It has been nearly 18 years since terrorists bombed the USS Cole while it was in port in Yemen, killing 17 U.S. service members and injuring 42 more. Yesterday the U.S. government recommended that the Supreme Court tackle a legal question arising out of efforts to hold the government of Sudan responsible for its role in the bombing – specifically, whether the plaintiffs in the case, who are service members injured in the bombing and their families, gave the Sudanese government proper notice of their lawsuit.
The Foreign Sovereign Immunities Act is a federal law that generally bars lawsuits against foreign countries in U.S. courts. It contains an exception (among others), however, for countries – like Sudan – that have been designated as state sponsors of terrorism. The FSIA also specifies how, when lawsuits are permissible, the foreign governments should be served with the complaint against them. Republic of Sudan v. Harrison centers on the third of four possible methods of service, which instructs the plaintiffs in a case have the complaint and a translation sent “by the clerk of the court to the head of the ministry of foreign affairs of the foreign state concerned.”
In Harrison, the plaintiffs asked the clerk of the federal court where they filed their complaint to send it to the Sudanese minister of foreign affairs, in care of the Sudanese embassy in Washington. They eventually won a default judgment of over $300 million against Sudan, and they argued that their service passed muster under the FSIA. The U.S. Court of Appeals for the 2nd Circuit agreed, and the Sudanese government asked the Supreme Court to review that ruling. The justices asked the U.S. government for its views last fall, and yesterday it weighed in.
In a brief signed by U.S. solicitor general Noel Francisco, the federal government began by sympathizing “with the extraordinary injuries suffered by” the service members, and it condemned “in the strongest possible terms the terrorist acts that caused those injuries.” It nonetheless told the justices that the 2nd Circuit’s ruling was wrong: The FSIA, its history, and the U.S.’s obligations under international treaties all indicate that the complaint must be sent to the ministry of foreign affairs in the foreign country’s seat of government – here, Khartoum.

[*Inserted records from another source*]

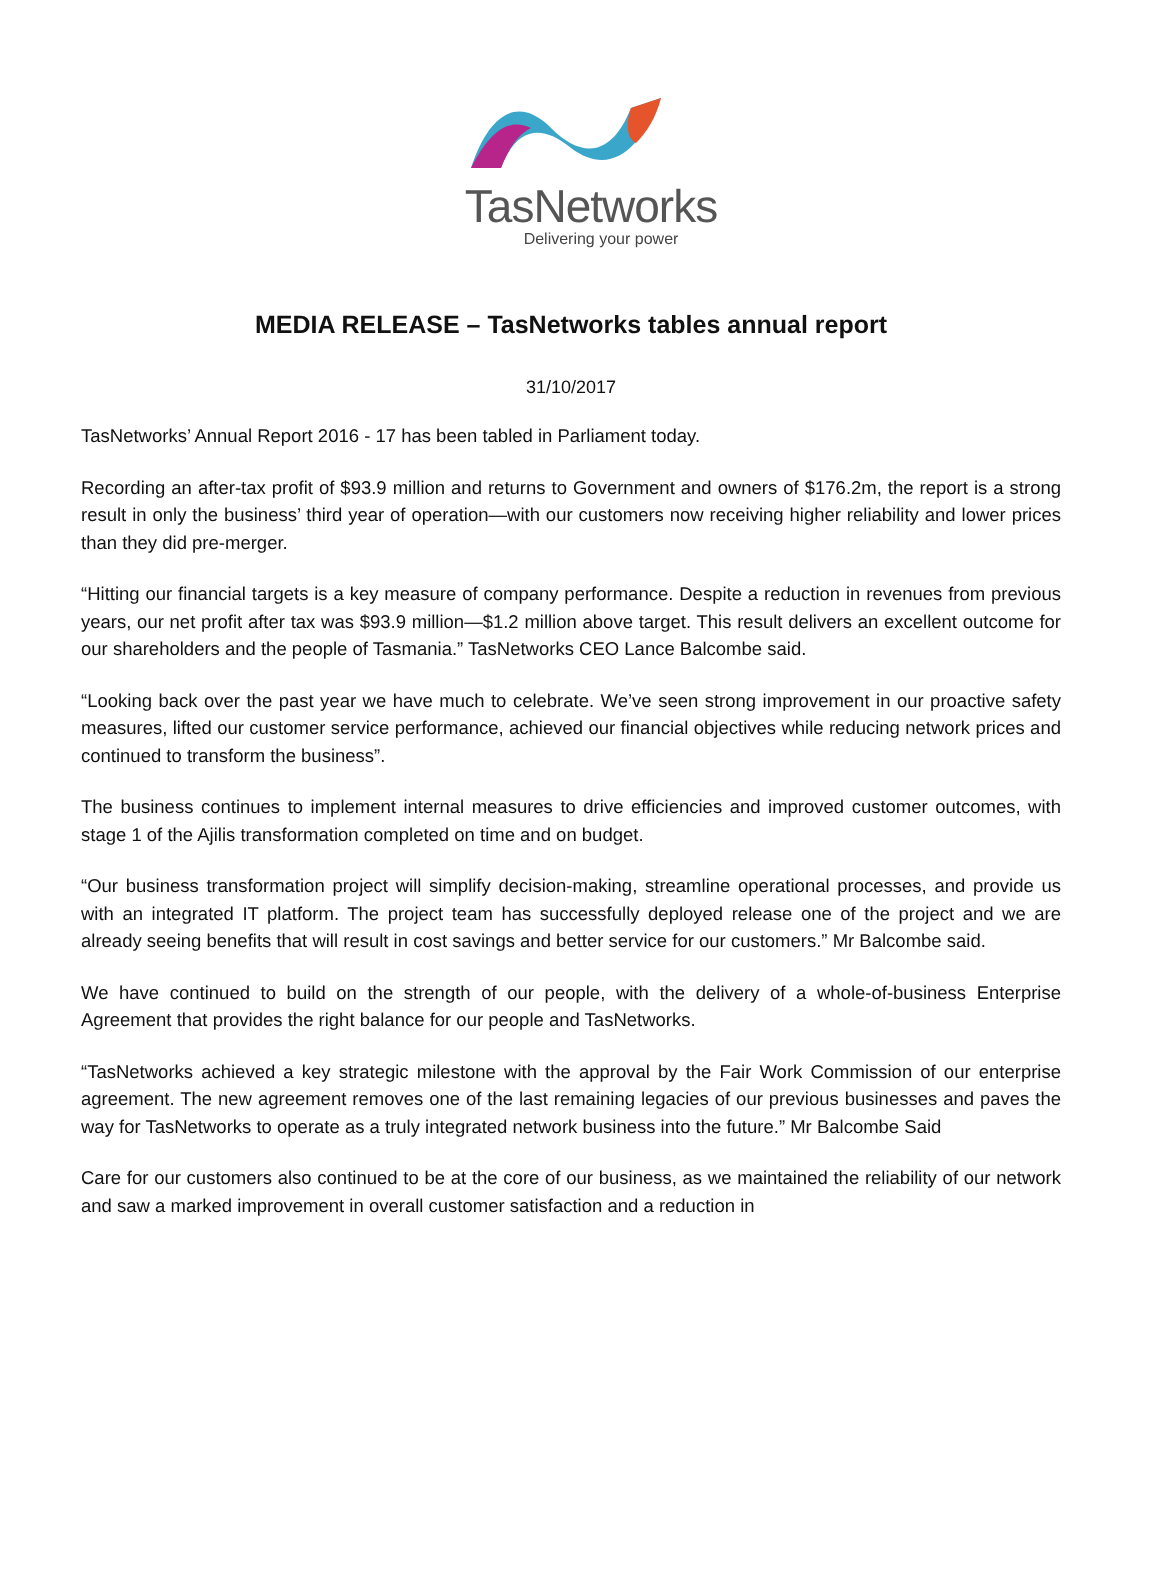TasNetworks
Delivering your power
MEDIA RELEASE – TasNetworks tables annual report
31/10/2017
TasNetworks’ Annual Report 2016 - 17 has been tabled in Parliament today.
Recording an after-tax profit of $93.9 million and returns to Government and owners of $176.2m, the report is a strong result in only the business’ third year of operation—with our customers now receiving higher reliability and lower prices than they did pre-merger.
“Hitting our financial targets is a key measure of company performance. Despite a reduction in revenues from previous years, our net profit after tax was $93.9 million—$1.2 million above target. This result delivers an excellent outcome for our shareholders and the people of Tasmania.” TasNetworks CEO Lance Balcombe said.
“Looking back over the past year we have much to celebrate. We’ve seen strong improvement in our proactive safety measures, lifted our customer service performance, achieved our financial objectives while reducing network prices and continued to transform the business”.
The business continues to implement internal measures to drive efficiencies and improved customer outcomes, with stage 1 of the Ajilis transformation completed on time and on budget.
“Our business transformation project will simplify decision-making, streamline operational processes, and provide us with an integrated IT platform. The project team has successfully deployed release one of the project and we are already seeing benefits that will result in cost savings and better service for our customers.” Mr Balcombe said.
We have continued to build on the strength of our people, with the delivery of a whole-of-business Enterprise Agreement that provides the right balance for our people and TasNetworks.
“TasNetworks achieved a key strategic milestone with the approval by the Fair Work Commission of our enterprise agreement. The new agreement removes one of the last remaining legacies of our previous businesses and paves the way for TasNetworks to operate as a truly integrated network business into the future.” Mr Balcombe Said
Care for our customers also continued to be at the core of our business, as we maintained the reliability of our network and saw a marked improvement in overall customer satisfaction and a reduction in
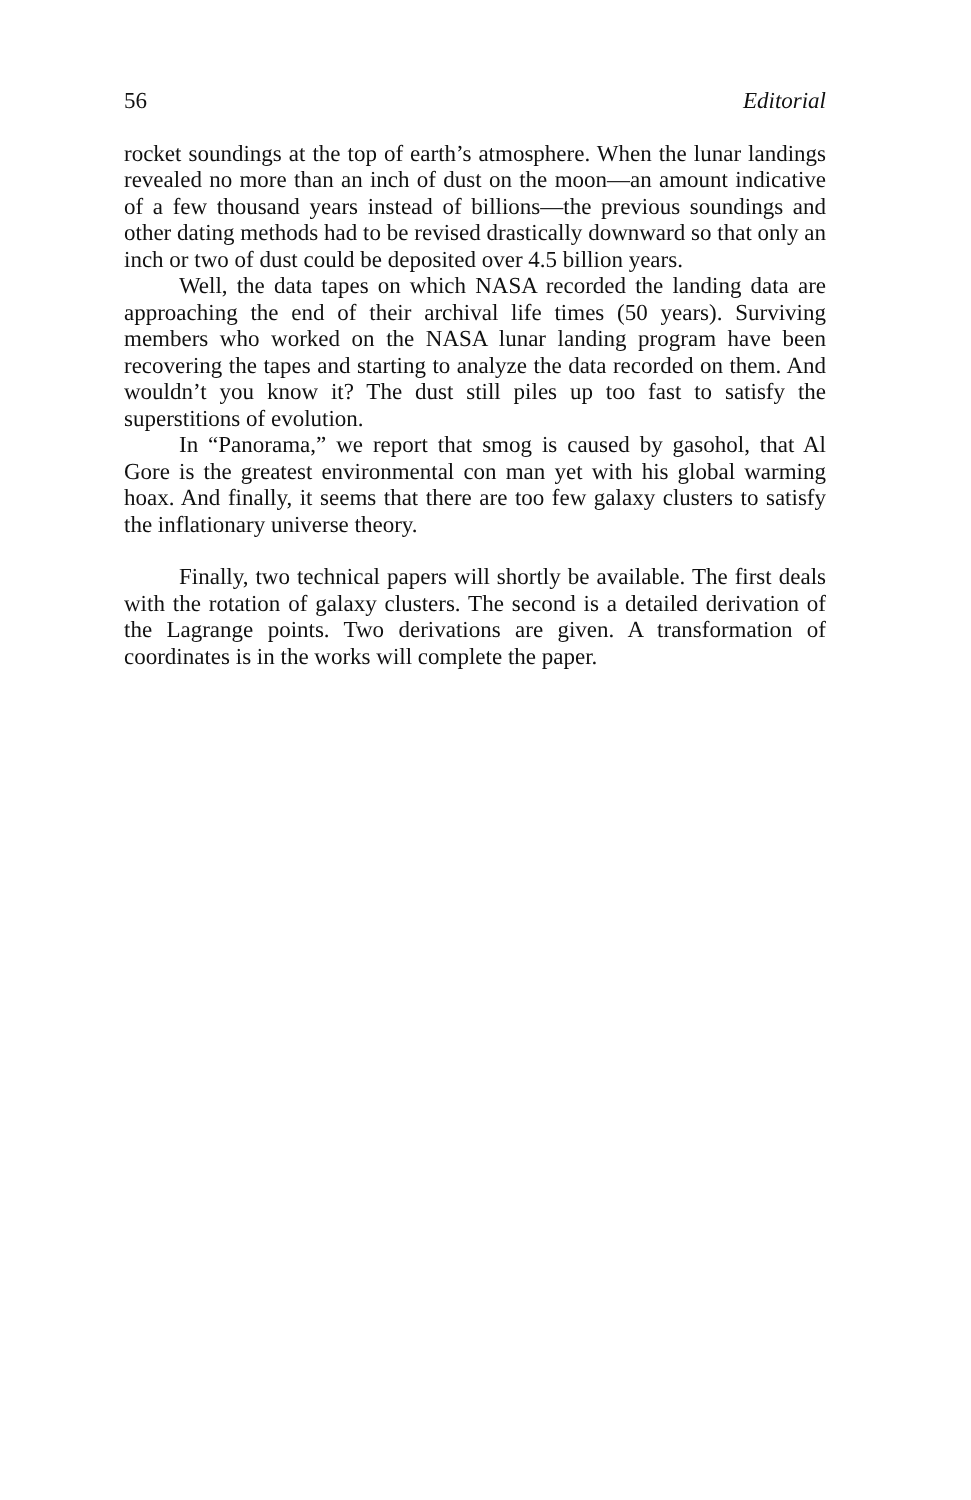56 Editorial
rocket soundings at the top of earth’s atmosphere. When the lunar landings revealed no more than an inch of dust on the moon—an amount indicative of a few thousand years instead of billions—the previous soundings and other dating methods had to be revised drastically downward so that only an inch or two of dust could be deposited over 4.5 billion years.
Well, the data tapes on which NASA recorded the landing data are approaching the end of their archival life times (50 years). Surviving members who worked on the NASA lunar landing program have been recovering the tapes and starting to analyze the data recorded on them. And wouldn’t you know it? The dust still piles up too fast to satisfy the superstitions of evolution.
In “Panorama,” we report that smog is caused by gasohol, that Al Gore is the greatest environmental con man yet with his global warming hoax. And finally, it seems that there are too few galaxy clusters to satisfy the inflationary universe theory.
Finally, two technical papers will shortly be available. The first deals with the rotation of galaxy clusters. The second is a detailed derivation of the Lagrange points. Two derivations are given. A transformation of coordinates is in the works will complete the paper.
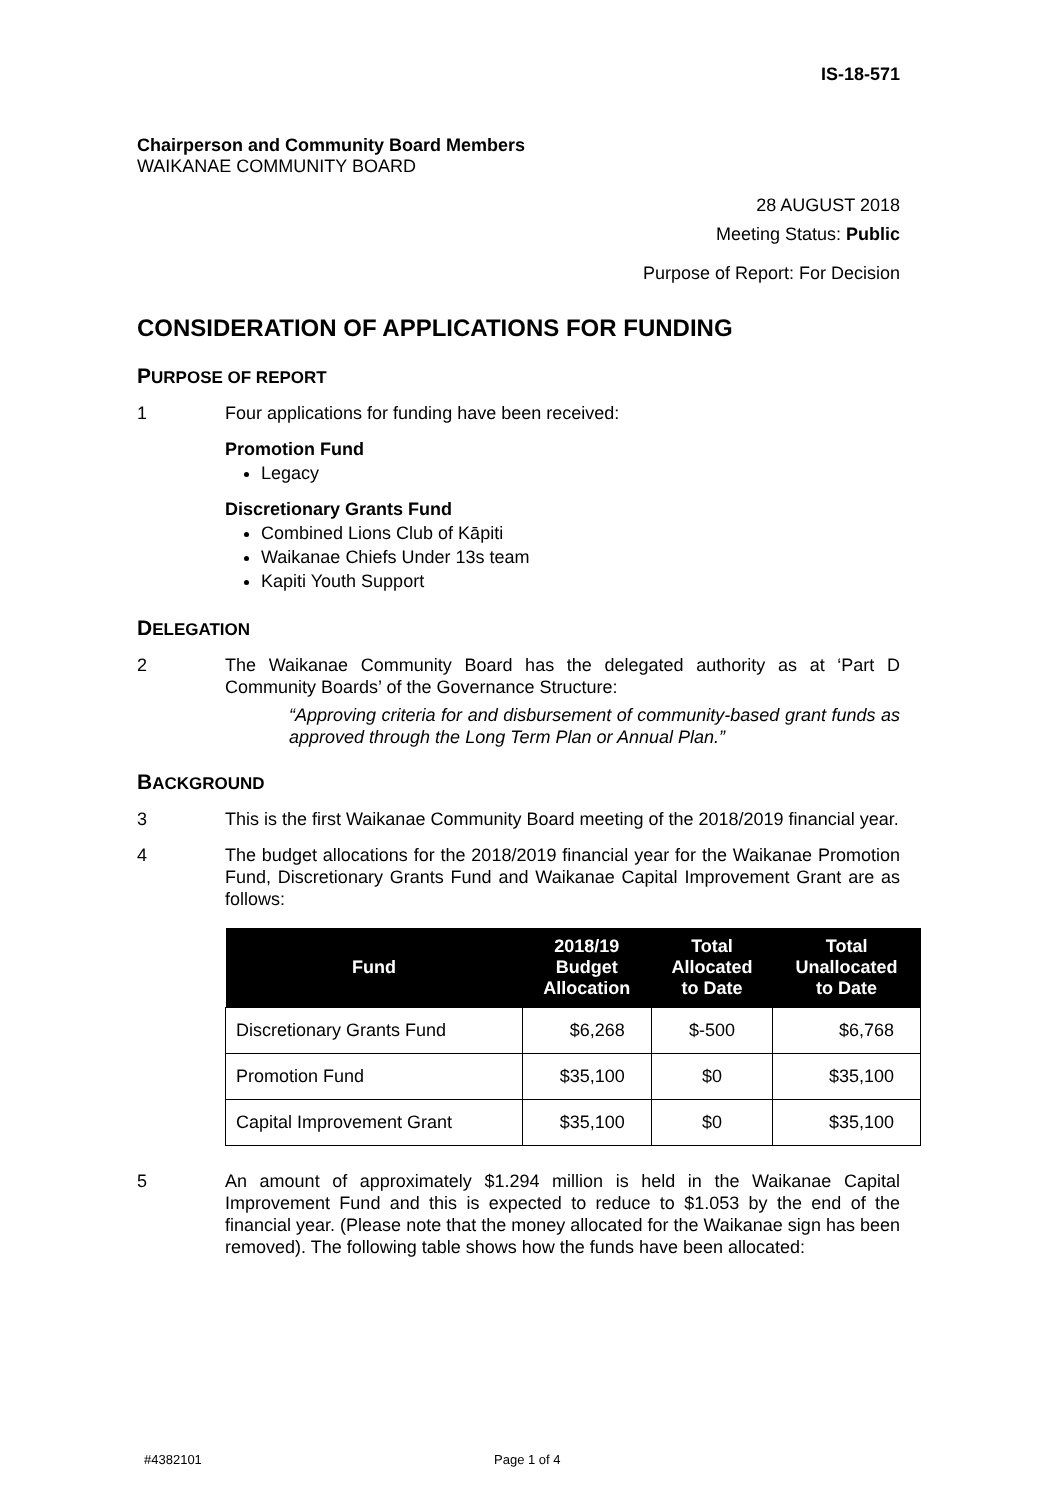IS-18-571
Chairperson and Community Board Members
WAIKANAE COMMUNITY BOARD
28 AUGUST 2018
Meeting Status: Public
Purpose of Report: For Decision
CONSIDERATION OF APPLICATIONS FOR FUNDING
PURPOSE OF REPORT
1 Four applications for funding have been received:
Promotion Fund
Legacy
Discretionary Grants Fund
Combined Lions Club of Kāpiti
Waikanae Chiefs Under 13s team
Kapiti Youth Support
DELEGATION
2 The Waikanae Community Board has the delegated authority as at ‘Part D Community Boards’ of the Governance Structure:
“Approving criteria for and disbursement of community-based grant funds as approved through the Long Term Plan or Annual Plan.”
BACKGROUND
3 This is the first Waikanae Community Board meeting of the 2018/2019 financial year.
4 The budget allocations for the 2018/2019 financial year for the Waikanae Promotion Fund, Discretionary Grants Fund and Waikanae Capital Improvement Grant are as follows:
| Fund | 2018/19 Budget Allocation | Total Allocated to Date | Total Unallocated to Date |
| --- | --- | --- | --- |
| Discretionary Grants Fund | $6,268 | $-500 | $6,768 |
| Promotion Fund | $35,100 | $0 | $35,100 |
| Capital Improvement Grant | $35,100 | $0 | $35,100 |
5 An amount of approximately $1.294 million is held in the Waikanae Capital Improvement Fund and this is expected to reduce to $1.053 by the end of the financial year. (Please note that the money allocated for the Waikanae sign has been removed). The following table shows how the funds have been allocated:
#4382101 Page 1 of 4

The government recommended, however, that the justices take up the legal question presented in Harrison in another case arising out of the USS Cole bombing, Kumar v. Republic of Sudan. In that case, the U.S. Court of Appeals for the 4th Circuit agreed with Sudan and the federal government that serving the foreign ministry by mail at its embassy in Washington does not satisfy the FSIA. The government suggested that Kumar is a more appropriate case for the justices to review because Harrison could, for other reasons, become moot while the case is pending at the Supreme Court.
The petition in Kumar was distributed to the justices in late April for the May 10 conference, but it was rescheduled before that conference took place – presumably (although there is no way to know) to wait for the solicitor general’s brief in Harrison. The justices will likely announce whether they will review either Kumar or Harrison (or both) before their summer recess.